To beat Uber and Lyft, some taxi companies are trying to become them
HONOLULU (HawaiiNewsNow) - Taxi companies have been battling ride-hailing companies like Uber and Lyft for years.
Now, they have a new strategy: If you can't beat them join them.
Dale Evans, president of Charley's Taxi, says her company recently beefed up it own app, which it developed several years ago.
It also applied with the state for a transportation network company license, which will allow its drivers to pick and drop-off at the same locations at Honolulu's airport that the state set aside for Uber and Lyft.
She says the app will allow Charley's to reduce fares on some of its economy vehicles -- which are set by the city -- and adjust prices according to supply and demand.
"Because I can charge a different fare as a TNC, I'm going to make an economy rate.
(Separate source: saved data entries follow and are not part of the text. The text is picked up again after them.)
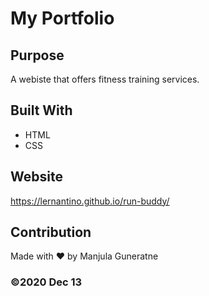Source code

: # My Portfolio

## Purpose
A webiste that offers fitness training services.

## Built With
* HTML
* CSS

## Website
https://lernantino.github.io/run-buddy/

## Contribution
Made with ❤️ by Manjula Guneratne

### ©️2020 Dec 13

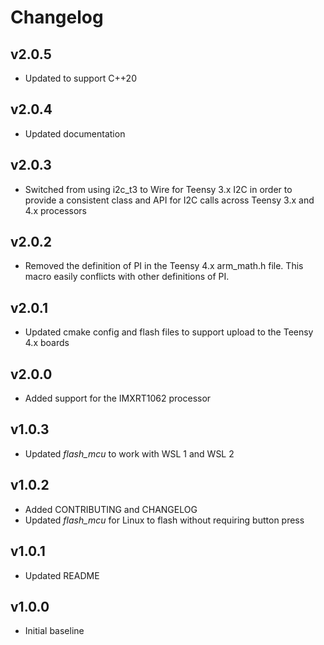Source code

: # Changelog

## v2.0.5
- Updated to support C++20

## v2.0.4
- Updated documentation

## v2.0.3
- Switched from using i2c_t3 to Wire for Teensy 3.x I2C in order to provide a consistent class and API for I2C calls across Teensy 3.x and 4.x processors

## v2.0.2
- Removed the definition of PI in the Teensy 4.x arm_math.h file. This macro easily conflicts with other definitions of PI.

## v2.0.1
- Updated cmake config and flash files to support upload to the Teensy 4.x boards

## v2.0.0
- Added support for the IMXRT1062 processor

## v1.0.3
- Updated *flash_mcu* to work with WSL 1 and WSL 2

## v1.0.2
- Added CONTRIBUTING and CHANGELOG
- Updated *flash_mcu* for Linux to flash without requiring button press

## v1.0.1
- Updated README

## v1.0.0
- Initial baseline
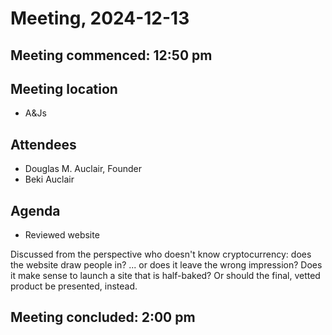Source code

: # Meeting, 2024-12-13

## Meeting commenced: 12:50 pm

## Meeting location

* A&Js

## Attendees

* Douglas M. Auclair, Founder
* Beki Auclair

## Agenda

* Reviewed website

Discussed from the perspective who doesn't know cryptocurrency: does the website draw people in? ... or does it leave the wrong impression? Does it make sense to launch a site that is half-baked? Or should the final, vetted product be presented, instead.

## Meeting concluded: 2:00 pm
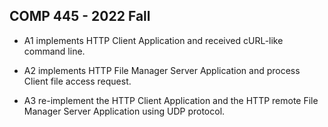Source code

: ## COMP 445 - 2022 Fall

- A1 implements HTTP Client Application and received cURL-like command line.

- A2 implements HTTP File Manager Server Application and process Client file access request.

- A3 re-implement the HTTP Client Application and the HTTP remote File Manager Server Application using UDP protocol.
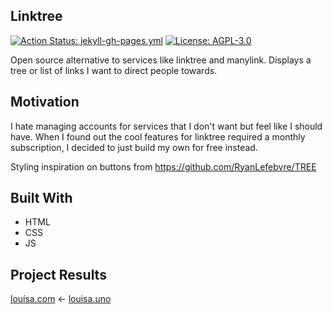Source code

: ## Linktree
[![Action Status: jekyll-gh-pages.yml](https://github.com/louisa-uno/Linktree/actions/workflows/jekyll-gh-pages.yml/badge.svg)](https://github.com/louisa-uno/Linktree/actions/workflows/jekyll-gh-pages.yml)
[![License: AGPL-3.0](https://img.shields.io/badge/License-AGPL–3.0-blue.svg)](https://www.gnu.org/licenses/agpl-3.0.html)

Open source alternative to services like linktree and manylink. Displays a tree or list of links I want to direct people towards. 

## Motivation
I hate managing accounts for services that I don't want but feel like I should have. When 
I found out the cool features for linktree required a monthly subscription, I decided to 
just build my own for free instead.

Styling inspiration on buttons from https://github.com/RyanLefebvre/TREE

## Built With
- HTML
- CSS
- JS
    
## Project Results
[louísa.com](https://louísa.com) <- [louisa.uno](https://louisa.uno)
I'm going to have drivers with a lower meter rate," she said. "All of it is cheaper than whatever Uber and Lyft are doing."
Evans added that her app has this advantage: "I think we might be the only cab in town that has the app in Japanese," she said.
But Uber said it's already available in Japanese. And both Uber and Lyft add they not only offer lower prices, but better service and convenience.
Howard Higa, president of The Cab, said his company also developed a rideshare app several years ago. But he doubts that it will give his company an edge over Uber and Lyft. He said it's the rideshare company's predatory pricing that's driving cabs out of business.
"Everybody says you should copy the ridesharing companies like Uber and Lyft, come up with the application and compete with them. I cannot compete with the billions of dollars that they're just basically throwing away," said Higa.
Higa said he and other cab companies are asking that the city and state require Uber and Lyft to operate under the same regulations that they do.